The holidays are upon us. Usually, this is a festive time when people are looking forward to spending time with their loved ones. Often, this leads to traveling to see people you haven’t seen in a while. And, of course, presents.
This year it is not so festive. Many families are suffering, worried, broke and tired. It’s been heartbreaking watching people lose their businesses, savings and relationships. Mentally, many have a hard time social distancing. They need to be around people. The inability to do so is wearing on them mentally. I would be remiss if I did not mention how the government handled things, especially this year, is mentally draining. Many people are, understandably, in a negative headspace right now. It reminds me of the video Head & Heart.
Visually, Head & Heart shows what it is like to live with negative thoughts. When their anger, frustration, or fear dominates their thoughts. For example, I’m sure we all know someone who has gone through a bad breakup. A positive-minded person, while hurt, will look back and understand why the relationship didn’t work. Once they know that, their focus is on what’s next. A negative-minded person will be stuck on the loss of the relationship. Their focus is on trying to get the person back or the pain they are feeling.
I used to be in a daily negative headspace over my father, who had Narcissistic Personality Disorder (NPD). I didn’t handle the decisions he made well because no one told me he had NPD. My parents were long deceased by the time I found out many truths. On the outside, I looked like the guy on the right. On the inside, I was like the guy on the left.
I had a dream similar to the scene in Head & Heart. My negative self encountered my positive self. My negative self was focused on my anger and almost missed seeing my positive self, wearing an F-You shirt. In the dream, I knew the positive person was me, but I was confused on why “that me” was so happy. My positive self smiled and ran towards a door, looked back and said, “Come on!”. My negative self, not wanting to be bothered, snatched open the door and was stunned by what I saw.
Behind one glass door, I saw my negative self taking on my father’s lies, leading to dumb decisions that led to more pain. The other glass door my positive self was giving the finger to people, refusing to make her father’s problems her problems. For example, when people didn’t believe me when I said I overheard Dad talking taking about his secret child, my negative self took it personally. My father was calling me a liar. How can people think badly of me? My positive self, knowing the truth, said fuck you to everyone who doubted her and lived her truth. I saw how different opportunities presented themselves based on the perception I had. My negative self attracted narcissists because I didn’t have strong boundaries in place. My positive self attracted more stable people because she had strong boundaries in place. Negative self would reject great ideas because she lived in anger and fear. Positive self leaped at ideas with excitement because she didn’t allow anyone to destroy her confidence.

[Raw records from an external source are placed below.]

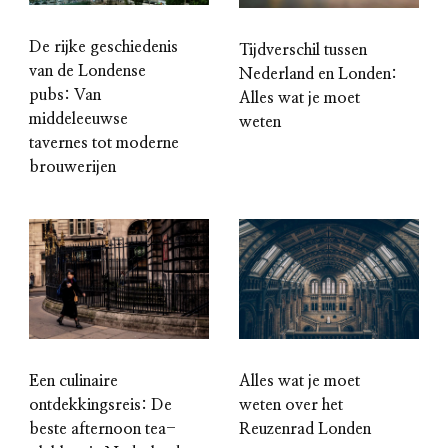
De rijke geschiedenis
Tijdverschil tussen
van de Londense
Nederland en Londen:
pubs: Van
Alles wat je moet
middeleeuwse
weten
tavernes tot moderne
brouwerijen
Alles wat je moet
Een culinaire
weten over het
ontdekkingsreis: De
Reuzenrad Londen
beste afternoon tea-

When I woke up, I knew it was time to change.
There Is A Way Out
One hard learned lesson I finally accepted: during tough times, there is a way out. In my experience, when doors close there are others that open. My problem was that while I focused on the closed doors, I missed the open doors. For example, I was frustrated with my father’s lies. Instead of accepting I had no control over the situation and removing people and things that did not resonate with me, I distanced myself from people and ripped my soul apart thinking about how others perceived a fake me based on my father’s lies. It got to a point I wouldn’t say anything unless I could prove it 10 different ways. My confidence was shattered. The truth? I had so many good ideas that I never implemented because I allowed myself to think negative thoughts.
With the stimulus check drama going on right now, I was reading comments on Twitter. So many people are suffering. They are unable to work, worried about bills, quarantined with someone toxic and struggling to keep their family together. So many situations that are understandably mentally draining. As I was reading the comments, I wished I could show them the way out. All the situations are unique but to resolve a problem, the focus has to be on moving away from dwelling on the problem to finding a solution. Looking at all the doors of opportunity to evaluate which one is the best path. Maybe, instead of looking for a job, it’s time to start a business or a side hustle. Maybe there is grant money available to help with bills. Even if it means moving back with parents or downsizing from a house to an apartment, it’s long overdue for the toxic relationship to end. There are many options. It is easy to miss them when one is focused on the problem more than the solution.
The seeds you plant today to resolve the problem helps ensure you have a happier and stress-free future.